▶ [Task requirements]: Pick up the article on working with Microsoft's large account resellers after its final sentence and continue writing it, leaving the listing aside.

▶ [Passage provided]:
+-------+

In-Depth

How to Leverage LARs Instead of Losing to Them

A large account reseller can be your best friend or your biggest headache. Here's how to leverage the many benefits of working with these elite Microsoft partners while avoiding the very real dangers.

In Geno Cenci's experience, large account resellers (LARs) are some of the best partners in Microsoft's channel-and also some of the worst.

Cenci is Microsoft national practice manager for Gold Certified Partner ePlus Technology Inc. of Herndon, Va., an infrastructure solutions provider that works extensively with Fortune 500 companies and other big organizations. LARs such as New Berlin, Wis.-based SoftwareONE Inc., Downingtown, Pa.-based Softmart Inc. and Palo Alto, Calif.-based Hewlett-Packard Co. are his go-to resources for in-depth licensing assistance when pitching new projects. "It's a great marriage," Cenci says.

Other LARs, however, get poorer marks from Cenci. Some, for example, handle licensing purchases as if they're rote transactions. "I get the quote within 20 minutes, but nobody walks me through it," Cenci says. Others try to push his clients into buying more software than they need. Not surprisingly, Cenci has been culling his list of LAR partnerships in recent months. "I've whittled it down to three," he reports.

Many solutions providers, VARs and integrators in Microsoft's partner community have similar opinions about LARs. An elite set of IT heavyweights characterized by deep licensing expertise, vast market reach and high sales volume, LARs are the only authorized sources for Select License contracts and Enterprise Agreements, two of Microsoft's most popular volume-licensing options. As many partners see it, the best LARs are invaluable sources of consultative advice, customer insights and new opportunities. But the worst, in their view, add needless complexity to the sales process and compete with them for services and hardware deals. The trick, according to veteran channel executives, is learning how to collect the benefits of working with LARs while dodging the pitfalls.

What to Look for in a LAR

Many Microsoft customers have pre-existing LAR relationships that limit your ability to decide which LARs you do business with. But whenever you're free to choose, look for LARs with these qualities:

Minimal competitive overlap: The surest way to avoid competing with LARs is to avoid the ones that make money the same way you do. Stick to companies that focus mostly on licensing sales.

Meaningful expertise: LARs that simply record orders add little value to the sales process. "I can take an order," observes Geno Cenci, of ePlus Technology Inc. The best LARs bring real consultative insight to the table, he says: "I'm looking for a partner that can help me sell a solution to the client."

+-------+

▶ [Given data]:
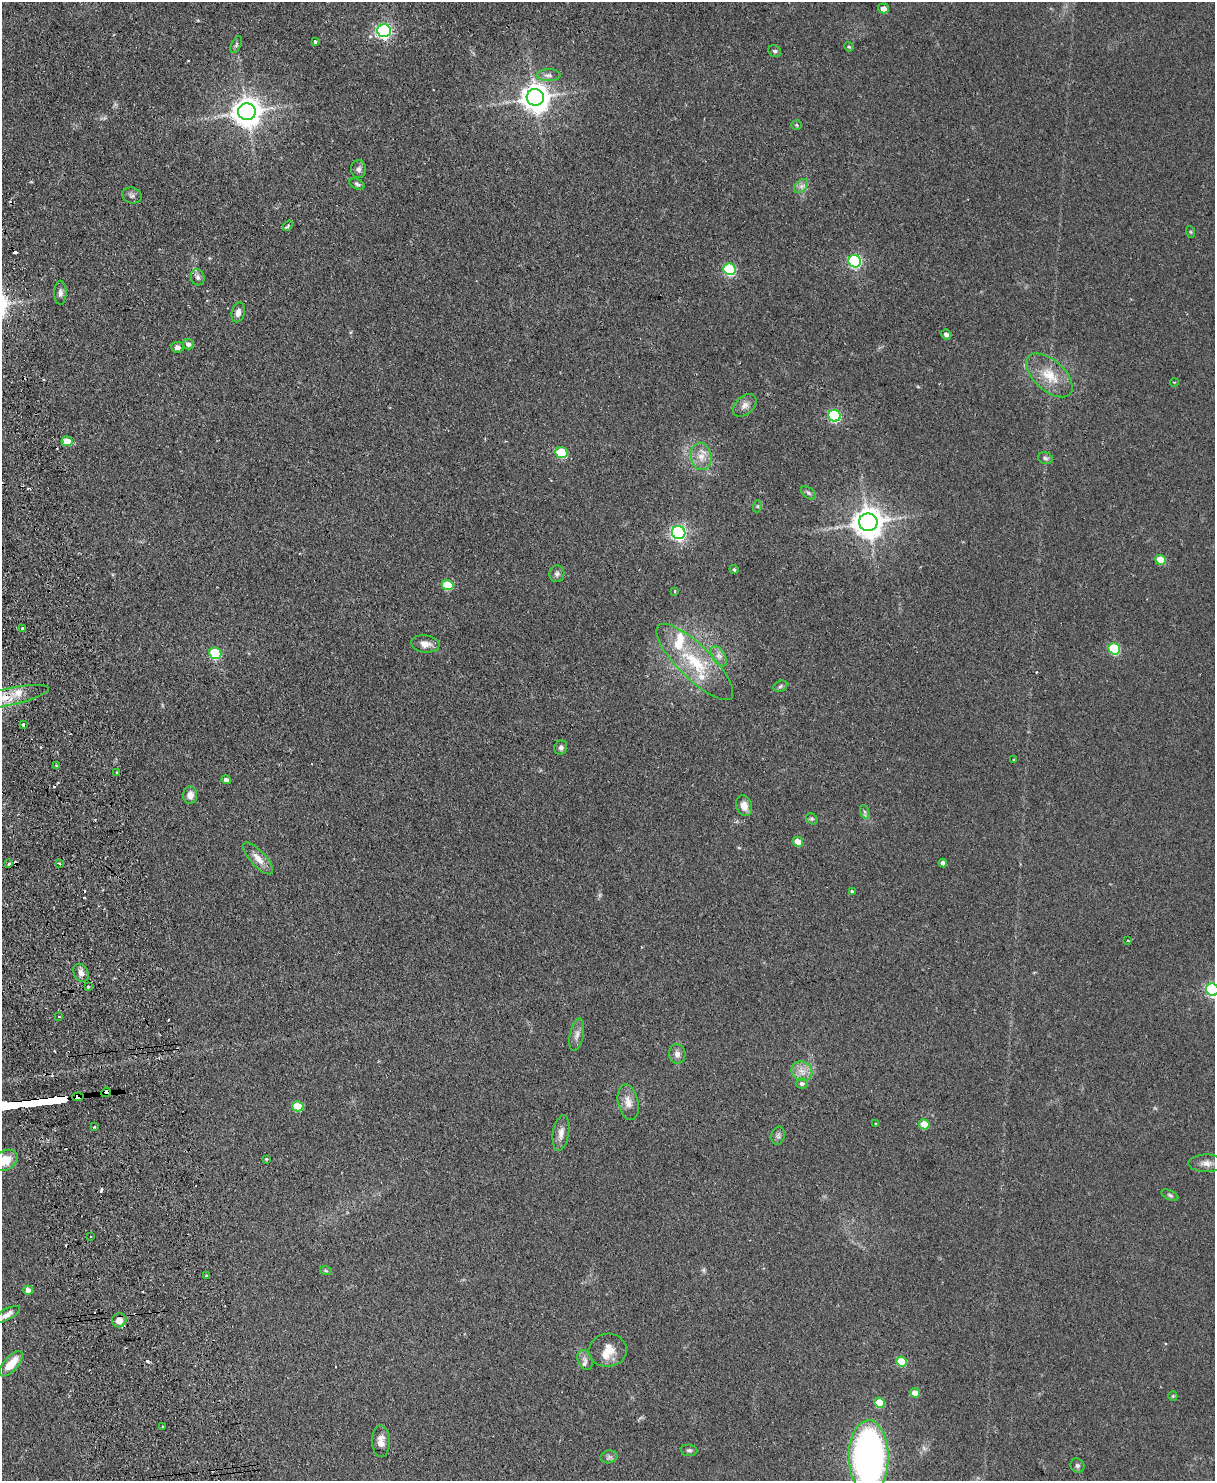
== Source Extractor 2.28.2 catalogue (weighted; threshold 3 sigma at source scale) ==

+-------+

▶ [The result]:
Reliable reporting: Under Microsoft's U.S. Partner Influencer Revenue Program, LARs are supposed to inform Microsoft every time a partner is responsible for initiating a licensing deal. That enables partners to get credit for Microsoft revenue that they influence rather than generate directly. There's just one catch: Not every LAR participates. To make sure your company receives full recognition for the licensing revenue it impacts, work only with LARs enrolled in the partner influencer program.

Integrity: Last but not least, stay away from LARs that have cut you out of deals or otherwise behaved questionably in the past. If they've treated you shabbily, just imagine how they might treat your customers.

-- R.F.

LARS As Heavy Lifters
Unless you sell exclusively to smaller businesses, odds are pretty good that you interact with LARs regularly. Select License and Enterprise Agreements are available to organizations with as few as 250 PCs, and most companies find the low pricing irresistible. As a result, many partners say, it's hard to find a large or midsize Microsoft customer without a volume-licensing contract these days.

Still, IT decision makers often have trouble determining which bulk-purchasing option is right for them. For example, customers are sure to have questions about how Microsoft's new Select Plus licensing program, which officially debuts this month, differs from the more venerable Select License program. That's the kind of discussion that most LARs specialize in conducting. "Part of our value is the ability to explain these higher-level agreements in greater detail to the end user," notes Peter Ells, director of strategic alliances for SoftwareONE. Moreover, once a client chooses a licensing plan, a LAR can help the company get the maximum value from it. "We understand exactly what the customer has acquired, what Software Assurance benefits are included in the agreement, how to activate those benefits and how to assist them in consuming those benefits," Ells says.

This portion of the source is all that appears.